*** Data listing Section Begins ***

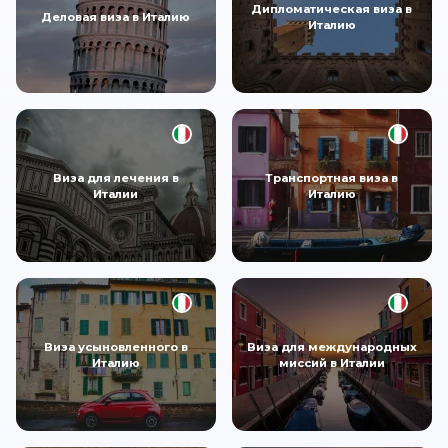
Дипломатическая виза в
Деловая виза в Италию
Италию
Виза для лечения в
Транспортная виза в
Италии
Италию
Виза усыновленного в
Виза для международных
Италию
миссий в Италии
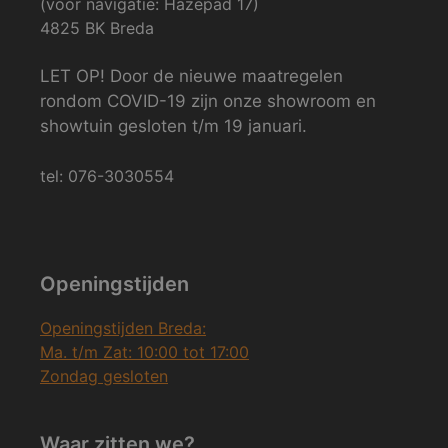
(voor navigatie: Hazepad 17)
4825 BK Breda
LET OP! Door de nieuwe maatregelen
rondom COVID-19 zijn onze showroom en
showtuin gesloten t/m 19 januari.
tel: 076-3030554
Openingstijden
Openingstijden Breda:
Ma. t/m Zat: 10:00 tot 17:00
Zondag gesloten
Waar zitten we?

*** Data listing Section Ends ***

About this task:
Reproduce, word for word, the lines of text from every record above, omitting the pictures.

Solution for this exercise:
Дипломатическая виза в
Деловая виза в Италию
Италию
Виза для лечения в
Транспортная виза в
Италии
Италию
Виза усыновленного в
Виза для международных
Италию
миссий в Италии
(voor navigatie: Hazepad 17)
4825 BK Breda
LET OP! Door de nieuwe maatregelen
rondom COVID-19 zijn onze showroom en
showtuin gesloten t/m 19 januari.
tel: 076-3030554
Openingstijden
Openingstijden Breda:
Ma. t/m Zat: 10:00 tot 17:00
Zondag gesloten
Waar zitten we?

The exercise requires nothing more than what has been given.